Imron yang tak tahu jika Dwi marah benaran tetap berusaha mengambil buku matematika Dwi. Tapi apa yang terjadi? Dwi menampar Imron dengan buku itu. Semua teman yang sudah ada di kelas kaget. Sangat kaget. Apalagi Imron. Hampir saja Imron balas menampar Dwi. Seandainya, ya, seandainya Sabrina tak segera melerai dan membawa Imron keluar kelas.Â
Di luar kelas itulah Sabrina berhasil meyakinkan Imron tentang kondisi Dwi yang agak beda. Imron pun mau memaafkan.  Sabrina senang. Sabrina berjanji. Memang hanya dalam hati. Sabrina akan berupaya. Berupaya sekuat tenaga. Untuk mengembalikan teman baiknya itu menjadi seperti dulu lagi.
Dwi menggeleng.
"Mau main ke rumahku?" tanya Sabrina lagi.
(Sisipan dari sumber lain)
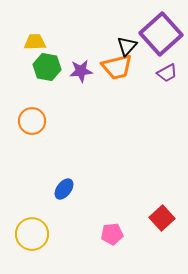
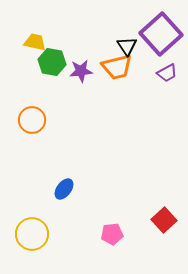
yellow trapezoid: rotated 15 degrees clockwise
black triangle: rotated 15 degrees counterclockwise
green hexagon: moved 5 px right, 5 px up
orange circle: moved 1 px up
red square: moved 2 px right, 2 px down
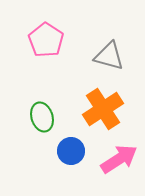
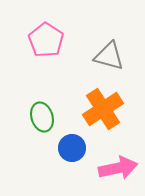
blue circle: moved 1 px right, 3 px up
pink arrow: moved 1 px left, 9 px down; rotated 21 degrees clockwise
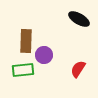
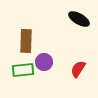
purple circle: moved 7 px down
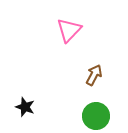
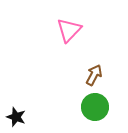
black star: moved 9 px left, 10 px down
green circle: moved 1 px left, 9 px up
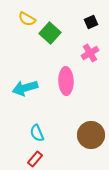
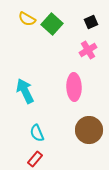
green square: moved 2 px right, 9 px up
pink cross: moved 2 px left, 3 px up
pink ellipse: moved 8 px right, 6 px down
cyan arrow: moved 3 px down; rotated 80 degrees clockwise
brown circle: moved 2 px left, 5 px up
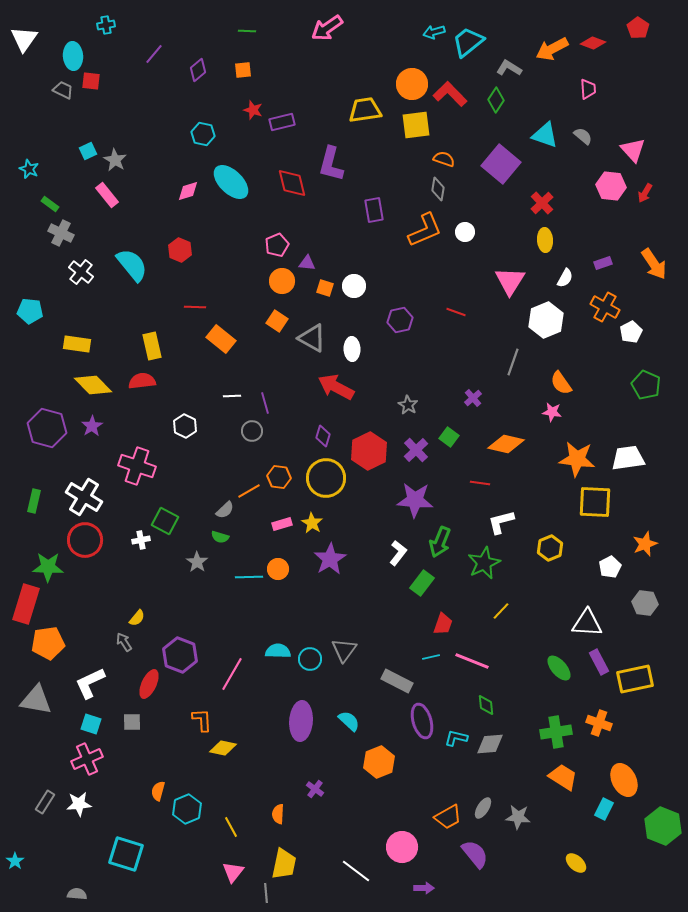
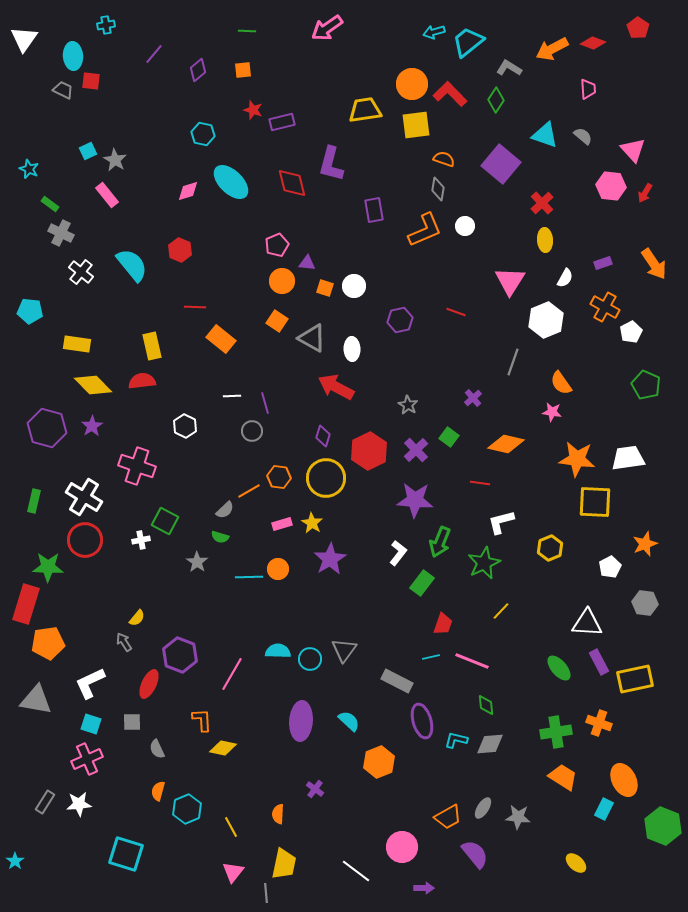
white circle at (465, 232): moved 6 px up
cyan L-shape at (456, 738): moved 2 px down
gray semicircle at (77, 894): moved 80 px right, 145 px up; rotated 120 degrees counterclockwise
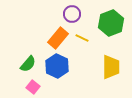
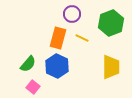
orange rectangle: rotated 25 degrees counterclockwise
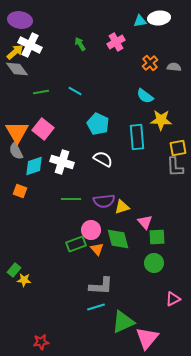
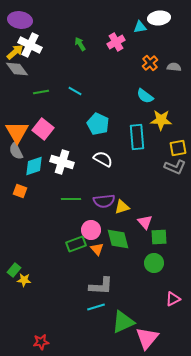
cyan triangle at (140, 21): moved 6 px down
gray L-shape at (175, 167): rotated 65 degrees counterclockwise
green square at (157, 237): moved 2 px right
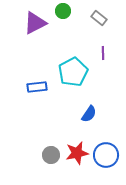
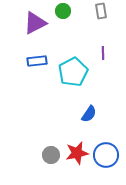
gray rectangle: moved 2 px right, 7 px up; rotated 42 degrees clockwise
blue rectangle: moved 26 px up
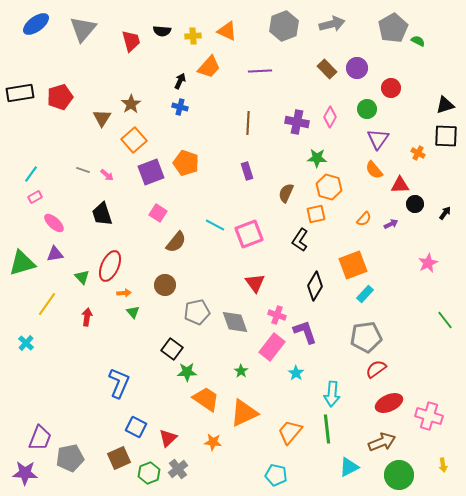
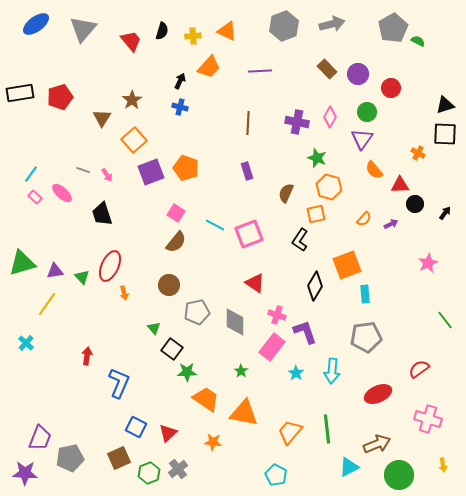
black semicircle at (162, 31): rotated 78 degrees counterclockwise
red trapezoid at (131, 41): rotated 25 degrees counterclockwise
purple circle at (357, 68): moved 1 px right, 6 px down
brown star at (131, 104): moved 1 px right, 4 px up
green circle at (367, 109): moved 3 px down
black square at (446, 136): moved 1 px left, 2 px up
purple triangle at (378, 139): moved 16 px left
green star at (317, 158): rotated 18 degrees clockwise
orange pentagon at (186, 163): moved 5 px down
pink arrow at (107, 175): rotated 16 degrees clockwise
pink rectangle at (35, 197): rotated 72 degrees clockwise
pink square at (158, 213): moved 18 px right
pink ellipse at (54, 223): moved 8 px right, 30 px up
purple triangle at (55, 254): moved 17 px down
orange square at (353, 265): moved 6 px left
red triangle at (255, 283): rotated 20 degrees counterclockwise
brown circle at (165, 285): moved 4 px right
orange arrow at (124, 293): rotated 80 degrees clockwise
cyan rectangle at (365, 294): rotated 48 degrees counterclockwise
green triangle at (133, 312): moved 21 px right, 16 px down
red arrow at (87, 317): moved 39 px down
gray diamond at (235, 322): rotated 20 degrees clockwise
red semicircle at (376, 369): moved 43 px right
cyan arrow at (332, 394): moved 23 px up
red ellipse at (389, 403): moved 11 px left, 9 px up
orange triangle at (244, 413): rotated 36 degrees clockwise
pink cross at (429, 416): moved 1 px left, 3 px down
red triangle at (168, 438): moved 5 px up
brown arrow at (382, 442): moved 5 px left, 2 px down
cyan pentagon at (276, 475): rotated 15 degrees clockwise
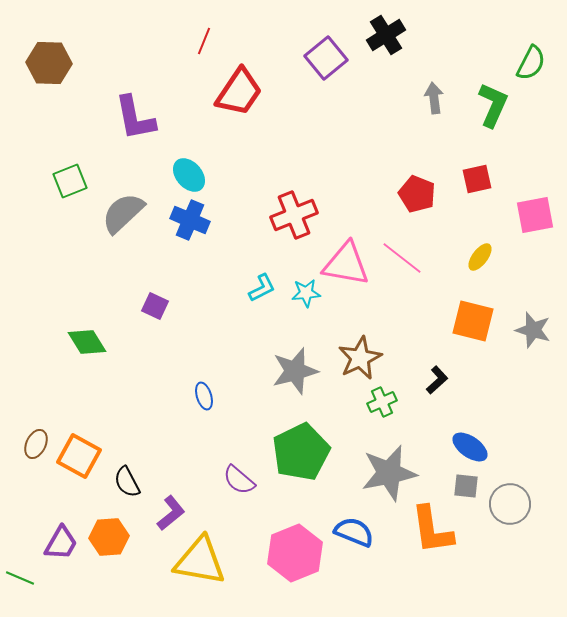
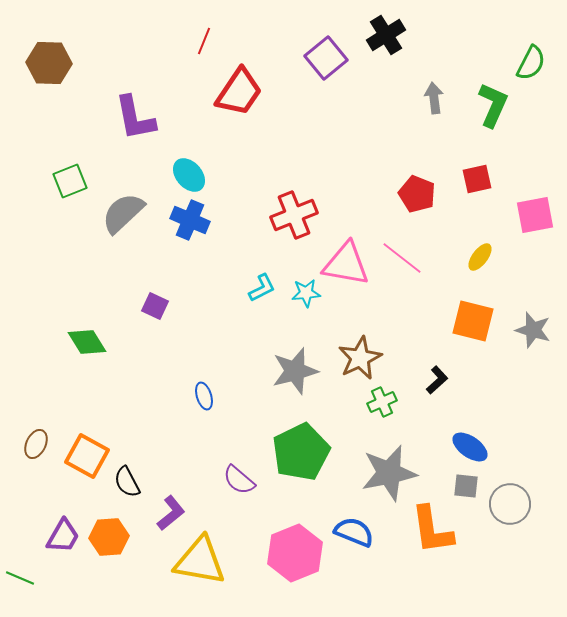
orange square at (79, 456): moved 8 px right
purple trapezoid at (61, 543): moved 2 px right, 7 px up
Dwi hanya terbengong. Tak tahu harus berkata apa. Sabrina memang teman akrabnya. Tapi belum pernah sekali pun Dwi diajak ke rumahnya. Padahal sudah lama Dwi ingin main ke rumah Sabrina. Ingin melihat betapa enaknya menjadi orang kaya.
"Mau?"
Dwi masih ragu. Dwi belum percaya dengan apa yang didengarnya. Kalau Dwi belum pernah mengajak Sabrina ke rumahnya, itu karena Dwi tak ingin Sabrina tahu rumahnya yang kusam. Bangkunya yang sudah sobek-sobek. Kamarnya yang sumpek. Ah, tak ada yang bisa dibanggakan dari rumah Dwi. Tapi Sabrina sekarang mengajak Dwi ke rumahnya.  Terus harus bagaimana, ya?
"Kamu mengajakku?" tanya Dwi.
"Iya. Main ke rumahku, yuk!" kata Sabrina meyakinkan.
"Mau," jawab Dwi berbinar.
Sepulang sekolah Dwi mengikuti Sabrina. Hendak ke rumah Sabrina. Sayang, hari ini Sabrina tak dijemput ayahnya. Ayah Sabrina sedang tugas keluar kota. Sehingga mereka berdua pun berjalan kaki.